We MUST Understand, for too long, our story as a race of people has been told by others who do not look like us. The truth about slaves who worked, fought and died to build this country has been white-washed; with symbolisms such as the rallied support of the Confederacy, that has existed for many years.  So to hear the mayor affirmatively educating and informing the nation about the true history of Africans in America, it really gave me a great sense of respect for the man. Mayor Landrieu revealed the following during his speech.

He said, “New Orleans was America’s largest slave market: a port where hundreds of thousands of souls were bought, sold and shipped up the Mississippi River to lives of forced labor of misery of rape, of torture . America was the place where nearly 4000 of our fellow citizens were lynched, 540 alone in Louisiana; where the courts enshrined ‘separate but equal’; where Freedom riders coming to New Orleans were beaten to a bloody pulp. So when people say to me that the monuments in question are history, well what I just described is real history as well, and it is the searing truth…..”

He continued to say, “And it immediately begs the questions; why there are no slave ship monuments, no prominent markers on public land to remember the lynching’s or the slave blocks; nothing to remember this long chapter of our lives; the pain, the sacrifice, the shame… all of it happening on the soil of New Orleans. So for those self-appointed defenders of history and the monuments, they are eerily silent on what amounts to this historical malfeasance, a lie by omission. There is a difference between remembrance of history and reverence of it.”

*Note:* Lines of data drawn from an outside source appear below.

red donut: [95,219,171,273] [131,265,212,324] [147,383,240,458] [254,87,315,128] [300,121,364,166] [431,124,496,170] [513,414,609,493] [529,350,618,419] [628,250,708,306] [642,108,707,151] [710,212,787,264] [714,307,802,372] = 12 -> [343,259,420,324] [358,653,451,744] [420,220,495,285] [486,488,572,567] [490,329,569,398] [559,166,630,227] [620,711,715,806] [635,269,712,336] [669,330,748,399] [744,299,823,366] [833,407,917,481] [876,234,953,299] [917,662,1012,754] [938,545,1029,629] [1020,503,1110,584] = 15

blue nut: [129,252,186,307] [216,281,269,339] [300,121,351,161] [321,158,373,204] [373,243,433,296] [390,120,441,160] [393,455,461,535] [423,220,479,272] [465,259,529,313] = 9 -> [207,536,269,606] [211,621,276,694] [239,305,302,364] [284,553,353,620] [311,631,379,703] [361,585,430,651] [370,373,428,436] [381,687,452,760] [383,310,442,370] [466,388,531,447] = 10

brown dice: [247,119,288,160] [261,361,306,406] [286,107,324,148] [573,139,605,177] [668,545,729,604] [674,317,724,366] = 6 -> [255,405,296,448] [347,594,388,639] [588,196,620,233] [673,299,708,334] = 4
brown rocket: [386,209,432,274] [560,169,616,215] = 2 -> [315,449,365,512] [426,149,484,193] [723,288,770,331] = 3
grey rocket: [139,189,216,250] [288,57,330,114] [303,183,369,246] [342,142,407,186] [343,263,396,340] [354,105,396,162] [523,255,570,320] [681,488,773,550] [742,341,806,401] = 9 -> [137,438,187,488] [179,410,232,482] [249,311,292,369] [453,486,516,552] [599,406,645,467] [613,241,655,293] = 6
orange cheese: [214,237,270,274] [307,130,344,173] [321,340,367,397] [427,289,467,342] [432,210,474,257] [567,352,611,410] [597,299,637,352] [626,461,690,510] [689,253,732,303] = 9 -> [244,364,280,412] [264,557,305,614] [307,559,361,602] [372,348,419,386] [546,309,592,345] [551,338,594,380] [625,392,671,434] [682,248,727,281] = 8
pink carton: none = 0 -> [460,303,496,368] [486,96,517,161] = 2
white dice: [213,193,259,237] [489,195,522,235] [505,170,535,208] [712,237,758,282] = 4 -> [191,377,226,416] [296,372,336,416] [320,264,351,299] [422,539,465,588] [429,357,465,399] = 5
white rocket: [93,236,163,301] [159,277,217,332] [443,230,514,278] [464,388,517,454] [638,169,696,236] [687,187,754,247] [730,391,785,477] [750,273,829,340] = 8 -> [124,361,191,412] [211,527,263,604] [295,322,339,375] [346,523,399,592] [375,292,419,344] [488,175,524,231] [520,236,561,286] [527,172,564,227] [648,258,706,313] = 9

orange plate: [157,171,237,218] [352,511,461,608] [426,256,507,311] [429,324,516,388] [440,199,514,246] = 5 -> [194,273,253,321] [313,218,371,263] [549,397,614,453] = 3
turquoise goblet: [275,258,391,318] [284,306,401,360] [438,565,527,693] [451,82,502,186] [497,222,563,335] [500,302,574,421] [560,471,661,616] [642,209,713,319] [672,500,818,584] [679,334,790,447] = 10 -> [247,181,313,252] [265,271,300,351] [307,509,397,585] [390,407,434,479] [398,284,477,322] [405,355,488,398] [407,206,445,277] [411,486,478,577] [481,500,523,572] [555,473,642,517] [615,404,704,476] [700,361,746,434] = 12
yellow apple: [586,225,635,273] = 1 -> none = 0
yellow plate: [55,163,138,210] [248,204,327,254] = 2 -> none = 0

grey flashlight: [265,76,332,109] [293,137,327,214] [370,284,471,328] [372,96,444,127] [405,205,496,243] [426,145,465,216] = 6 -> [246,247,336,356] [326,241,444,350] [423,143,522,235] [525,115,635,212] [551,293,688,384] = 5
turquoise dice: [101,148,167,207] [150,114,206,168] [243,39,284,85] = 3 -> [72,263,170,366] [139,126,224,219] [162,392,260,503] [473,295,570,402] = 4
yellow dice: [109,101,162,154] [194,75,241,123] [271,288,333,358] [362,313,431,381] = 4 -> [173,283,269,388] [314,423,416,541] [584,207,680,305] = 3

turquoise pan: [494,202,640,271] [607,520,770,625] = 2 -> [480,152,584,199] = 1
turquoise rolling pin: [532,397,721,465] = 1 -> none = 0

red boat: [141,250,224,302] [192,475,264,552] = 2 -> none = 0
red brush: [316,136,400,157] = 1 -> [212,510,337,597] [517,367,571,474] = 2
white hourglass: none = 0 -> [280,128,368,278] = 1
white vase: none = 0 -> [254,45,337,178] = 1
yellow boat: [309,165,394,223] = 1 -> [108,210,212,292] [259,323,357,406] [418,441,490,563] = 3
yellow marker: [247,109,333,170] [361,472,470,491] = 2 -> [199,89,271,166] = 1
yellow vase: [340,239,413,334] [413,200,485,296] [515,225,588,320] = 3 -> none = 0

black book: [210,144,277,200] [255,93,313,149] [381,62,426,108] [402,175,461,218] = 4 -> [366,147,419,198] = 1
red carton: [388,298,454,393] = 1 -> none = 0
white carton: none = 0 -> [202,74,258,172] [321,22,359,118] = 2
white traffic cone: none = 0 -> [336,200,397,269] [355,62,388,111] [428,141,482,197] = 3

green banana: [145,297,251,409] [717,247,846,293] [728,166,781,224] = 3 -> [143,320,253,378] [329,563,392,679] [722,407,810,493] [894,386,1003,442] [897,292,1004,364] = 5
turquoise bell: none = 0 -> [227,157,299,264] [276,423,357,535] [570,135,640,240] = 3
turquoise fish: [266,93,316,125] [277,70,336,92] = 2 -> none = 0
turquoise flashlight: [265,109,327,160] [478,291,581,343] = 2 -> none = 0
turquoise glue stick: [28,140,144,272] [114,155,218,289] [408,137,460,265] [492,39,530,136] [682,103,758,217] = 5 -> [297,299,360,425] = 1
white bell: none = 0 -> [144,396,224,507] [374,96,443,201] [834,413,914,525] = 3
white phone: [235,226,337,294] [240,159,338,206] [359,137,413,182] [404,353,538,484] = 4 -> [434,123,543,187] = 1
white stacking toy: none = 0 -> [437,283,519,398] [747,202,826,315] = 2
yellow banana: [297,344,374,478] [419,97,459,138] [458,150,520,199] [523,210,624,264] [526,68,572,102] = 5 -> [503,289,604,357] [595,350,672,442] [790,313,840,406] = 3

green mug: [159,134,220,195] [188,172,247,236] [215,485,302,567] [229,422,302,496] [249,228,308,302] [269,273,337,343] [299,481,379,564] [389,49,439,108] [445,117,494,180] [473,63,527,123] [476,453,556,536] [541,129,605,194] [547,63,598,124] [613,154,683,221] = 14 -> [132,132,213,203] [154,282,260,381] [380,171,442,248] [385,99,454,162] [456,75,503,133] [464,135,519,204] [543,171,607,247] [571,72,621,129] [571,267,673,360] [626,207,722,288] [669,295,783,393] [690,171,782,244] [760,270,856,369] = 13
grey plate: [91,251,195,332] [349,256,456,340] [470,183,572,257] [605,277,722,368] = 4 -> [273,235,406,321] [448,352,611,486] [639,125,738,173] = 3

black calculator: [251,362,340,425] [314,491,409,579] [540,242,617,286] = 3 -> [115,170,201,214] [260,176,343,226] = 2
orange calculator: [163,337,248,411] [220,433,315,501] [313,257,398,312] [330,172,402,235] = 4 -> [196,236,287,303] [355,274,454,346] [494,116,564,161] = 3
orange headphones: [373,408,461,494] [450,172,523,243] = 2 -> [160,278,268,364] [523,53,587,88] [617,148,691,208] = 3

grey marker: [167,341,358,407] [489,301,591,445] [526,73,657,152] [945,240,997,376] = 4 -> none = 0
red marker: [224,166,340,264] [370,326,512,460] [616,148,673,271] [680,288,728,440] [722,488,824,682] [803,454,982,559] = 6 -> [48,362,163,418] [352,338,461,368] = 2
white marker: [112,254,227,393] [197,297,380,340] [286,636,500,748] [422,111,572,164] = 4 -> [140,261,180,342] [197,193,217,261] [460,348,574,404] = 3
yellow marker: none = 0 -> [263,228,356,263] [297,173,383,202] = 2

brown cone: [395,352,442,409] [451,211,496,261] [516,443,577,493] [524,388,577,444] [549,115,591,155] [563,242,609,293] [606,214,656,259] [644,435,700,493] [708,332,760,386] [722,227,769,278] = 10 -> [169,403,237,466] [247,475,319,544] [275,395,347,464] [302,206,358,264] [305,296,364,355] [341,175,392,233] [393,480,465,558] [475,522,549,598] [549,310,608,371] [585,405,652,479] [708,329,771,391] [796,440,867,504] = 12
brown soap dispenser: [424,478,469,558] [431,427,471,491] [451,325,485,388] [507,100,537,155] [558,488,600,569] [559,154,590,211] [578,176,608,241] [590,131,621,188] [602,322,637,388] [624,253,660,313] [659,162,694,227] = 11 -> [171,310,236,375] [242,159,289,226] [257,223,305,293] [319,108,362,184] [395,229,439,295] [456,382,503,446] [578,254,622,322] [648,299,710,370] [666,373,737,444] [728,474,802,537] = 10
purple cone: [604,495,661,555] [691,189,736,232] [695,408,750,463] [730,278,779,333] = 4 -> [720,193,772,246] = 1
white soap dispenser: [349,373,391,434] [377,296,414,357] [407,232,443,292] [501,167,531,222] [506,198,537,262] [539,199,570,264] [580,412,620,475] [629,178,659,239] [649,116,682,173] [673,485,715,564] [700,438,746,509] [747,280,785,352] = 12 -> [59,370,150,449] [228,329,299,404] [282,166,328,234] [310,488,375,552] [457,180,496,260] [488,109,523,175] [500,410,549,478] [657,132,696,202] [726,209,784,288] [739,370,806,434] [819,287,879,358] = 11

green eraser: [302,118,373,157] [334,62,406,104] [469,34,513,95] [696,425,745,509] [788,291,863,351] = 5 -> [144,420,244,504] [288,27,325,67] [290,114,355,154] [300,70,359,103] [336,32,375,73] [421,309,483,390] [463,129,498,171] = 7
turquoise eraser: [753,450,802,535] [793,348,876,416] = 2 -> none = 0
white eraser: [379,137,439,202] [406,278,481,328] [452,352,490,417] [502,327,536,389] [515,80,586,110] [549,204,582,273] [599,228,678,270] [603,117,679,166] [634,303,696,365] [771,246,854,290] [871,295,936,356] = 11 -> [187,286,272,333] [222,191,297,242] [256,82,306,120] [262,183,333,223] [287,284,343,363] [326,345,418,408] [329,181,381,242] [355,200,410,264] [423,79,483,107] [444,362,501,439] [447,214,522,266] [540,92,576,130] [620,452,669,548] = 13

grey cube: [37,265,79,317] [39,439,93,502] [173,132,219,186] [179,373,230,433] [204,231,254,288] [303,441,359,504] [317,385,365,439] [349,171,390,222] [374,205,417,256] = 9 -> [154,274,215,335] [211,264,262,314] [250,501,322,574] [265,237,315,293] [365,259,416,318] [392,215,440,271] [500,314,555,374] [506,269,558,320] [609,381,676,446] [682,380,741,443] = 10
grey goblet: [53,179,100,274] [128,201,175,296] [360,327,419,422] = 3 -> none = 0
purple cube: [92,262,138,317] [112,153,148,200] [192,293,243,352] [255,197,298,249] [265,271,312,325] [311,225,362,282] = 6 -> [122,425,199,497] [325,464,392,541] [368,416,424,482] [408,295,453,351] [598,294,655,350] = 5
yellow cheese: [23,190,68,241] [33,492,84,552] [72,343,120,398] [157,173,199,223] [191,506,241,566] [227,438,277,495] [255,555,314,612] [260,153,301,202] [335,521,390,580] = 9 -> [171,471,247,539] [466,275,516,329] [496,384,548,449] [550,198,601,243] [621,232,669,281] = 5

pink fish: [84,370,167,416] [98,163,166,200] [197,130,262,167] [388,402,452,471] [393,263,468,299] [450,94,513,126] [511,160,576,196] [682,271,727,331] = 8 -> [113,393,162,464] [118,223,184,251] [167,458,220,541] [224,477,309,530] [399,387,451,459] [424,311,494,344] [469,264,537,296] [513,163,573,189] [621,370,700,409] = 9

I must state that I admire the courageous move of the Mayor and I believe he should receive a medal for what he did. His efforts have already ignited a spark within other cities, like Baltimore. Mayor Catherine Pugh, of Baltimore has announced that they would like to have their confederate monuments removed as well. While it is a discussion that has been in the air for over a year in Baltimore, it appears that Mayor Landrieu’s bold display has reawakened the issue.

 

 

Though I commend the actions rendered by the Mayor, I must state that it caused me to consider our beloved Houston. In respect to the city of New Orleans, confronting the face and stance of what the Confederate was and stood for, it clearly shows that Houston has a long way to go. Many people live in this city, but have very little idea of what the name “Houston” means and stands for. Houston is named after Sam Houston, who owned at least a dozen slaves, himself. However, history does record that he was the only governor from the South that opposed secession, prior to the Civil War. He refused to swear allegiance to the Confederate States of America and was replaced as governor. However, the fact remains that even though Houston did not appear to want the spread of slavery to reach any further than it already had; he still condoned it within his personal life, by being the owner of slaves. One could easily conclude that his thought pattern was, “Do as I say and not as I do!”             Therefore, in terms of denouncing members of the Confederate and the endless images and historical sites that has been place throughout the nation to reverence them… All I can state is that, Houston has a long way to go. As it is, other cities are implementing measures to remove the momentous symbols that slavery and oppression against our ancestors left in place, in the form of the Confederacy. But, Houstonians have a much larger problem to deal with, because we live in a city that has a name, which is a constant reminder to the horrendous effects of slavery.